She sells seashells down by the seashore, as the famous tongue-twister goes. He, on the other hand, sells corporate shells in Salt Lake City and Denver, and the Securities and Exchange Commission is not at all happy about it. In fact, SEC investigators have been doing all they can lately to crack down on the practice.

But what about using a "clean" shell as a means of taking a private company public? The technique involves merging the private company with a corporate shell -- that is, a public company that exists in name only (or better yet, one that still has a few assets). In most cases, the private company's owners find a shell whose shares are being traded, however sporadically, on the intrastate penny-stock markets of Salt Lake City or Denver, or on regional over-the-counter exchanges. They then hire a lawyer to investigate the shell to make sure that it has no hidden liabilities, outstanding lawsuits, or long-lost shareholders. If everything checks out, they proceed with the merger.
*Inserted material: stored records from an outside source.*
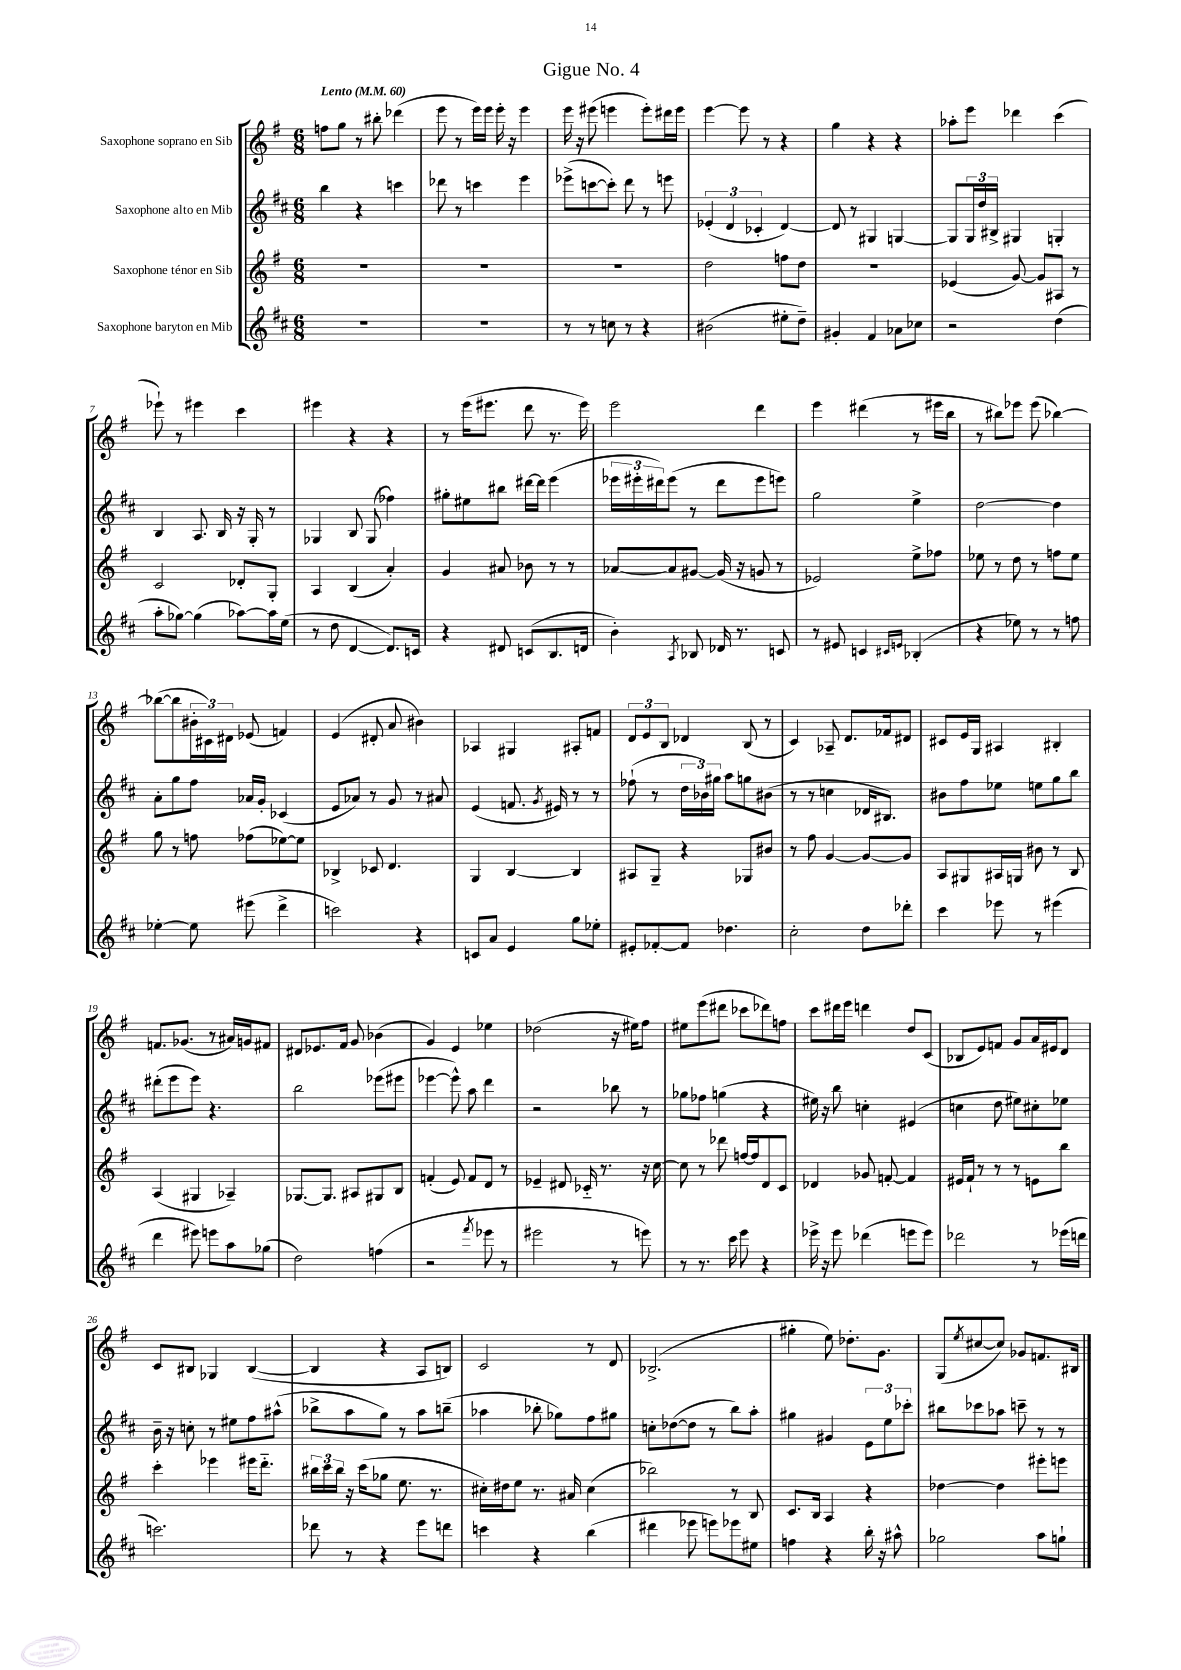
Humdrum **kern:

**kern	**kern	**kern	**kern
*staff4	*staff3	*staff2	*staff1
*clefG2	*clefG2	*clefG2	*clefG2
*k[f#c#]	*k[f#]	*k[f#c#]	*k[f#]
*M6/8	*M6/8	*M6/8	*M6/8
*MM60	*MM60	*MM60	*MM60
2.r	2.r	4bb	8ff
.	.	.	8gg
.	.	4r	8r
.	.	.	8bb#'
.	.	4ccc	(4ddd-
=	=	=	=
2.r	2.r	8ddd-	8eee
.	.	8r	8r
.	.	4ccc	16eee)
.	.	.	16eee
.	.	.	16eee'
.	.	.	16r
.	.	4eee	4eee
=	=	=	=
8r	2.r	(8eee-^	16eee
.	.	.	16r
8r	.	[8ccc	(8eee#
8cc	.	8ccc'])	4eee
8r	.	8ddd	.
4r	.	8r	8eee')
.	.	8eee	16ddd#
.	.	.	16eee
=	=	=	=
(2b#	2dd	(6e-'	[4eee
.	.	6d	.
.	.	.	8eee]
.	.	6c-'	.
.	.	.	8r
8ee#'	8ff	[4d)	4r
8dd~)	8dd	.	.
=	=	=	=
4g#'	2.r	8d]	4gg
.	.	8r	.
4f#	.	4G#	4r
8a-	.	[4G	4r
8cc-	.	.	.
=	=	=	=
2r	(4e-	8G]	8aa-'
.	.	24G	8eee
.	.	24dd	.
.	.	24B#^	.
.	[8g)	4G#	4ddd-
.	8g]	.	.
(4dd	8A#	4G'	(4ccc
.	8r	.	.
=	=	=	=
8aa'	2c	4B	8eee-`)
[8gg-)	.	.	8r
(4gg-]	.	8.A	4eee#
.	.	16B	.
[8aa-)	8d-'	16r	4ccc
.	.	16G'	.
16aa-]	8G'	8r	.
(16ee	.	.	.
=	=	=	=
8r	4A	4G-	4eee#
8dd	.	.	.
[4d	(4B	8B	4r
.	.	(8G-	.
8.d])	4a')	4ff-)	4r
16c	.	.	.
=	=	=	=
4r	4g	8gg#'	8r
.	.	8ee#	(16eee
.	.	.	8.eee#
8d#	8a#	8bb#	.
(8c	8b-	[16ddd#	8ddd
.	.	16ddd#]	.
8.B	8r	(4eee	8.r
.	8r	.	.
16d	.	.	16eee#)
=	=	=	=
4b')	[8a-	24eee-	2eee
.	.	24eee#'	.
.	.	24ddd#)	.
.	8a-]	(8eee#	.
8qA	.	.	.
8B-	[8g#	8r	.
16d-	(16g#]	8ddd#	.
8.r	16r	.	.
.	8g	8eee#	4ddd
8c	8r	8eee)	.
=	=	=	=
8r	2e-)	2gg	4eee
8e#	.	.	.
4c	.	.	(4ddd#
16qqc#	.	.	.
16qqe	.	.	.
(4B-'	8ee^	4ee^	8r
.	8ff-	.	16eee#
.	.	.	16bb
=	=	=	=
4r	8ee-	[2dd	8r
.	8r	.	8bb#)
8ee-)	8dd	.	8eee-
8r	8r	.	(8eee-
8r	8ff	4dd]	[4bb-)
8ff	8ee-	.	.
=	=	=	=
[4ee-'	8gg	8a'	(8bb-_
.	8r	8gg	8bb-]
8ee-]	8ff	8ff#	24b#'
.	.	.	24c#)
.	.	.	24d#
(8eee#	(8ff-	16a-	(8e-
.	.	16g'	.
4ddd^	[8ee-)	(4c-	4f)
.	8ee-]	.	.
=	=	=	=
2ccc)	4B-^	8e	(4e
.	.	8a-)	.
.	8c-	8r	8d#'
.	4.d	8g	8a
4r	.	8r	4b#)
.	.	8a#	.
=	=	=	=
8c	4G	(4e	4A-
8a	.	.	.
4e	[4B	8.f	4G#
.	.	8qg	.
.	.	16e#)	.
8gg	4B]	8r	8A#'
8ee-'	.	8r	8f
=	=	=	=
8e#'	8A#	(8ff-`	12d
.	.	.	12e
[8f-'	8G~	8r	.
.	.	.	12B
8f-]	4r	24dd	4d-
.	.	24b-)	.
.	.	24gg#	.
4.dd-	.	8aa	.
.	8G-	8gg	(8B
.	8b#	(8b#	8r
=	=	=	=
2cc#'	8r	8r	4c)
.	8ff#	8r	.
.	[4g	4cc	8A-~
.	.	.	8.d
8dd	8g_	16d-	.
.	.	8.B#)	16f-
8ddd-'	8g]	.	8d#
=	=	=	=
4ccc#	8A	8b#	8c#
.	8G#	8ff#	16e
.	.	.	16G
8eee-	16A#	8ee-	4A#
.	16G	.	.
8r	8b#	8ee	.
(4eee#	8r	8gg	4B#'
.	8B	8bb	.
=	=	=	=
4ddd	(4A	(8ddd#'	8.f
.	.	8eee	.
.	.	.	(8.g-
8eee#)	4G#	8eee)	.
8eee	.	4.r	8r
8aa	4A-~)	.	16a#)
.	.	.	16g
(8gg-	.	.	8f#
=	=	=	=
2dd)	[8.G-	2bb	8d#
.	.	.	8.e-
.	8.G-]	.	.
.	.	.	16f#
.	8A#	.	8g
(4ff	8G#	(8eee-	(4b-
.	8B	8eee#	.
=	=	=	=
2r	(4f'	[4eee-	4g)
.	8e)	8eee-^^])	4e
.	8f	8aa	.
8qfff#	.	.	.
8eee-	8d	4ddd	4ee-
8r	8r	.	.
=	=	=	=
2eee#	4e-~	2r	(2dd-
.	8d#	.	.
.	16c-'~	.	.
.	8.r	.	.
8r	.	8bb-	16r
.	.	.	16ee#)
8eee)	16r	8r	8ff#
.	[16cc	.	.
=	=	=	=
8r	8cc]	8gg-	8ee#
8.r	8r	8ff-	(8eee
.	8ddd-	(4gg	8ddd#
16ccc#	.	.	.
8eee	[16ff	.	8ccc-
.	16ff]	.	.
4r	8d	4r	8ddd-)
.	8c	.	8ff
=	=	=	=
16eee-^	4d-	16ee#)	8ccc
16r	.	16r	.
8eee-	.	8bb	16ddd#
.	.	.	16eee
(4ddd-	8g-	4cc'	4ddd
.	[8f'	.	.
8eee	4f]	(4e#	8dd
8eee)	.	.	(8c
=	=	=	=
2ddd-	16e#	4cc	8B-
.	16f#`	.	.
.	8r	.	8e)
.	8r	8dd	8f
.	8r	8ee#)	8g
8r	8e	8cc#'	16a
.	.	.	16e#
(16eee-	8bb	8ee-	8d
16ddd	.	.	.
=	=	=	=
2.ccc)	4ccc'	16b~	8c
.	.	16r	.
.	.	8cc'	8B#
.	4eee-	8r	4G-
.	.	8ee#	.
.	16eee#	8ff#	([4B#
.	8.ddd'~	.	.
.	.	(8aa#^^	.
=	=	=	=
8ddd-	24bb#	8bb-^	4B#]
.	24ccc	.	.
.	24bb#	.	.
8r	16r	8aa	.
.	(16ccc	.	.
4r	8gg-	8gg)	4r
.	8.ee	8r	.
8eee	.	8aa	8A
.	8.r	.	.
8ddd	.	(8bb~	8B)
=	=	=	=
4ccc	16cc#')	4aa-	2c
.	16dd#	.	.
.	8ee	.	.
4r	8.r	8bb-'	.
.	.	8gg-)	.
.	16a#	.	.
(4bb	(4cc#	8ff#	8r
.	.	8gg#	8d
=	=	=	=
4ddd#	2bb-)	8cc'	(2.B-^
.	.	([8dd-	.
8eee-	.	8dd-]	.
8eee)	.	8r	.
8eee-	8r	8bb)	.
8ee#	8B	8aa'	.
=	=	=	=
4ff	8.c	4gg#	4gg#'
.	16B	.	.
4r	4A	4g#	8ee)
.	.	.	8.dd-'
16bb'	4r	12e	.
16r	.	.	8.g
.	.	12ee	.
8aa#^^	.	.	.
.	.	12ccc-'	.
=	=	=	=
2gg-	[4dd-	8bb#	(8G
.	.	.	8qee
.	.	8ccc-	[8cc#
.	4dd-]	8aa-	8cc#])
.	.	8ccc~	8g-
8aa	8eee#'	8r	8.f
8gg`	8eee	8r	.
.	.	.	16B#
==	==	==	==
*-	*-	*-	*-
Using this approach, the private company are able to avoid the registration expenses -- as well as the waiting time -- required to make a bona fide initial public offering. And the stockholders of the shell wind up with shares in a real company.

So everybody is happy, right?

Well, no -- at least not in the opinion of Gail Weggeland, the attorney in charge of the SEC's Salt Lake City office. He believes that private companies shopping for a clean shell are going to wind up with a pig in a poke.

"People who peddle shells are by and large crooks," says Weggeland. The brokers -- he charges -- are often in cahoots with the small group of investors who have the control. Asserts Weggeland: "These guys will put out the rumors about oil discoveries in Oklahoma or an exciting merger, and then sell when the stock takes off so they can get most of the benefits."

Even if the shell is apparently "clean," Weggeland warns that there may be surprises down the road. For one thing, it is generally considered a securities fraud to sell existing stock in an inflated market to raise funds for a newly organized business. Moreover, unknown corporate records or shareholders may suddenly surface. "Merging with a shell is about as risky a corporate venture as you can imagine," the SEC attorney says. " . . . Chances are, you'll be selling your corporate birthright for a brief market flurry."

Many investment bankers share that view. "I think it's an exercise in stupidity," says Gil Mintz, founder of Broadview Associates in Fort Lee, N.J., a financial consulting firm that specializes in mergers and acquisitions solely for the computer services industry. "Within computer services, at least, it makes much more sense to go through an underwriter. After all, you need the underwriter's support in the aftermarket. You still have to hire a financial p.r. firm. So where's the advantage?"

Others aren't quite so sure. "There have been some pretty raw situations," admits John Potter, president of Potter Investment Co. in Salt Lake City. "But it's not all one-sided by any means."

Looking across the financial landscape, there do seem to be a few instances where shells have been put to nonspeculative use. Evolution Computer Systems Corp., of Orange, Calif. (see INC., October 1982, page 53), merged with a public shell in 1981, becoming Evolution Technologies Inc. in hopes of making use of the shell's losses -- if and when Evolution ever generated profits to shelter. (It didn't, and ended up filing for protection under Chapter 11.) And there have been others. Just last February, two privately held companies -- Video University Inc. of Jackson, Miss., and Video Education Inc. of Reno, Nev. -- merged with U.S. Rich Hill Minerals Inc., a Utah-based shell, which was traded over-the-counter. The new entity is called Kelwynn Inc.

"An initial public offering wouldn't have guaranteed us any kind of market following," says president and chief executive officer George Wynne, who figures he saved hundreds of thousands of dollars by going the route he did. On the other hand, he concedes that Kelwynn will have to spend some of those savings in connection with a secondary offering, which will probably come next year.

Nevertheless, he insists that, in his case, it made perfect sense to merge into a shell, and he may be right. If you are planning to sell shells, however, it is still probably a good idea to stay near the seashore.